___ Document extract

This has been more useful than comments in the code, and more honest. Code comments describe what code does. Memory files describe why decisions were made, what constraints were operating, what alternatives were considered. That's the context that's hardest to reconstruct and most valuable when you need it.

The agent also reads these files as part of its startup context, which means when I ask DenchClaw a question about a past decision, it has the actual notes in context, not just the codebase. "Why did we use EAV instead of a fixed schema?" — the agent can answer this because the decision is documented in the memory files, not just implied by the code.

What Didn't Work#

I want to be honest about the failures, because the success stories can make this sound easier than it is.

The biggest failure was sprint planning. We tried to use DenchClaw's kanban view as our sprint board, with gstack sprints mapped to two-week cycles. In theory this should have worked perfectly. In practice, we found that the sprint planning process requires a kind of structured discussion — prioritization debates, estimation arguments, scope negotiation — that doesn't naturally happen in the format of CRM entries.

______
___ Excerpted records

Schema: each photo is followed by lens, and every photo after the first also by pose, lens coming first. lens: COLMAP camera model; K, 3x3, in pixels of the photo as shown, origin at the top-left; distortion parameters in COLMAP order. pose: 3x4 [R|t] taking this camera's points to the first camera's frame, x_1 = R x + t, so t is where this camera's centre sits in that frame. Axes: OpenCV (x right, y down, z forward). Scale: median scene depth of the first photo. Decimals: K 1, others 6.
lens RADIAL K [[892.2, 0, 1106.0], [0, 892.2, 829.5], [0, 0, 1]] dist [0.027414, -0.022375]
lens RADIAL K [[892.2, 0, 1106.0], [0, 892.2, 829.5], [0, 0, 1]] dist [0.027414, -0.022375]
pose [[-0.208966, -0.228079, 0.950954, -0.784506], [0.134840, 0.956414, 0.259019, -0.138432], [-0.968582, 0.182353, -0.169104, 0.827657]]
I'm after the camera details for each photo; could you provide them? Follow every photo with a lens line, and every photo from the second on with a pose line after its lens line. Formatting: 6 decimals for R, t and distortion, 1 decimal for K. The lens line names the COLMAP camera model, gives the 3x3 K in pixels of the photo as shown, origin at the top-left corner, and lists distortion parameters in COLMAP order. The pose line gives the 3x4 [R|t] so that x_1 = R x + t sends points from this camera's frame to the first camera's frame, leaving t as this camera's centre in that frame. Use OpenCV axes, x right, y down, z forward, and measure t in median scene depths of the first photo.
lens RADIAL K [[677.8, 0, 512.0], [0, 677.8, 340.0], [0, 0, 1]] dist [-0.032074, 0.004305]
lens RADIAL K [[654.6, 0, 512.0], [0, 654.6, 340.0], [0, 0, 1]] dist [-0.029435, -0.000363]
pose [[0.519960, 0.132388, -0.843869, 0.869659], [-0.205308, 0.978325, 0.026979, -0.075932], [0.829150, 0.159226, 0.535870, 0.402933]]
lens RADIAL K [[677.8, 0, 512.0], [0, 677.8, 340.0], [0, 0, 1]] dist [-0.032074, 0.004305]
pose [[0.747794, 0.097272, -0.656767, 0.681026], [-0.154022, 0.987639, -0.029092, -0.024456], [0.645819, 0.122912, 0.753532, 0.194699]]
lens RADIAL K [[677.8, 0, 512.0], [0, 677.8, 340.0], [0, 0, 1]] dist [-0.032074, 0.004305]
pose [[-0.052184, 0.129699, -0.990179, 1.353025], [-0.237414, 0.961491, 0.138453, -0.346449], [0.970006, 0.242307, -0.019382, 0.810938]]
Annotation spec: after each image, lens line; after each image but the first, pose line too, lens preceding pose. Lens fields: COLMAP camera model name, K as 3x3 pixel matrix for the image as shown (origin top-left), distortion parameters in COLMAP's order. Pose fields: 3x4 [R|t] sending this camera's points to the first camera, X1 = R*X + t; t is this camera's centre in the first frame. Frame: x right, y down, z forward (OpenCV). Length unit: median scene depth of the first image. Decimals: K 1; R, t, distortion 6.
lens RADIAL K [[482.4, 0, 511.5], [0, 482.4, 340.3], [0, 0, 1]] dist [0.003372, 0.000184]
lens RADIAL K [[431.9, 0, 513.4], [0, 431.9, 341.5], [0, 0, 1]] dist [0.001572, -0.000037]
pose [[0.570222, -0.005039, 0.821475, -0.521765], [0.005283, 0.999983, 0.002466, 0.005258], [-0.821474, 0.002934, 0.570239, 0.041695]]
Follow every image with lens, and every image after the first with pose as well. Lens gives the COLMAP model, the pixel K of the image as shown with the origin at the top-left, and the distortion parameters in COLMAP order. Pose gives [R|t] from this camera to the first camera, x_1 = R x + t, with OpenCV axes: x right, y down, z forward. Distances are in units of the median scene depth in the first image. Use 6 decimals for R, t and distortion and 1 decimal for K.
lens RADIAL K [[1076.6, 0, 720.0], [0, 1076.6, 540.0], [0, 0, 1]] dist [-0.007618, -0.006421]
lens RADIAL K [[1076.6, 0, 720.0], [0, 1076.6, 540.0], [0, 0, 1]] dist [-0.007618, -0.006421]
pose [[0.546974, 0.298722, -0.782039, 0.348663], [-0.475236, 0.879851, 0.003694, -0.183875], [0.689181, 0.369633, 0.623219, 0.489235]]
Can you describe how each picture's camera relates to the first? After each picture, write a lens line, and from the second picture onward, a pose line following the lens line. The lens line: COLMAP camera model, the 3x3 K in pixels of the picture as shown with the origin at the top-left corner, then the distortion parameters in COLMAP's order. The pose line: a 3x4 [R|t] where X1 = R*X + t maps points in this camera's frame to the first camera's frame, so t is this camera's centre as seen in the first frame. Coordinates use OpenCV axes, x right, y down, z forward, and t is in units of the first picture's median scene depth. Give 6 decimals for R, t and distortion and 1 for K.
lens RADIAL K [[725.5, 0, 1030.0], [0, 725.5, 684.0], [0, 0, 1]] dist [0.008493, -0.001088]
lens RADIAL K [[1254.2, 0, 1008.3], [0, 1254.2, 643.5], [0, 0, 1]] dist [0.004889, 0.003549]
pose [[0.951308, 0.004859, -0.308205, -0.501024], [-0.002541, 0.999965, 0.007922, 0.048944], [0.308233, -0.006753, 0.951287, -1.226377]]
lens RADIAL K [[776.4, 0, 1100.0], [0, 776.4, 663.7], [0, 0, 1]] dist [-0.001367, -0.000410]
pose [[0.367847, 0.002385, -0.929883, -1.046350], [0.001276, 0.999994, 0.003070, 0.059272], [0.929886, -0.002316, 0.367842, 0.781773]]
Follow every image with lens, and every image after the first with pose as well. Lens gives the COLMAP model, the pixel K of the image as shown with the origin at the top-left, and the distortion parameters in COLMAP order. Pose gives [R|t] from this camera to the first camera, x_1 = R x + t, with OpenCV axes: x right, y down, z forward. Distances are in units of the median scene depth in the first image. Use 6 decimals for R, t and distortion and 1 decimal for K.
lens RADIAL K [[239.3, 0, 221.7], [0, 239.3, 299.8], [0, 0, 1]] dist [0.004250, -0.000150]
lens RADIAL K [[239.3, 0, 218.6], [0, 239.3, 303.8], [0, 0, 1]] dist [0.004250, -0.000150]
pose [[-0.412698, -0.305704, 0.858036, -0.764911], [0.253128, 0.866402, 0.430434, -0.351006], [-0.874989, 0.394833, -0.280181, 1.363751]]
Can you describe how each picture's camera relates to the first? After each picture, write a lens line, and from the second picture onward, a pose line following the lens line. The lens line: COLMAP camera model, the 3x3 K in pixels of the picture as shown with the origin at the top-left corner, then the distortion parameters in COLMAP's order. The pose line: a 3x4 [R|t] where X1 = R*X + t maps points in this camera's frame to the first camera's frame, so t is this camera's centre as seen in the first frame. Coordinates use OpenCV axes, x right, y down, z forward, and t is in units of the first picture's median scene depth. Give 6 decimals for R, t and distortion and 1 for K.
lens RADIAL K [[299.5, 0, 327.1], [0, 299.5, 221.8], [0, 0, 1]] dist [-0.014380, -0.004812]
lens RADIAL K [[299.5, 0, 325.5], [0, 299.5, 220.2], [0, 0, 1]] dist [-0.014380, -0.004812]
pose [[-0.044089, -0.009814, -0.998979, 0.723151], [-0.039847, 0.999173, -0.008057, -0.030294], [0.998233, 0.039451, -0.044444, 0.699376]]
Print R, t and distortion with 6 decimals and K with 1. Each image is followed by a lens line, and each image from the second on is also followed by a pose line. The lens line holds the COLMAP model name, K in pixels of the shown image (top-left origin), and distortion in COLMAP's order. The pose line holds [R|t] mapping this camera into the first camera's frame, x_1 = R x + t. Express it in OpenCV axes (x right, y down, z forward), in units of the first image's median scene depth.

______

From the DenchClaw text, output everything from "The agent also" down to "than it is.", word for word.

The agent also reads these files as part of its startup context, which means when I ask DenchClaw a question about a past decision, it has the actual notes in context, not just the codebase. "Why did we use EAV instead of a fixed schema?" — the agent can answer this because the decision is documented in the memory files, not just implied by the code.

What Didn't Work#

I want to be honest about the failures, because the success stories can make this sound easier than it is.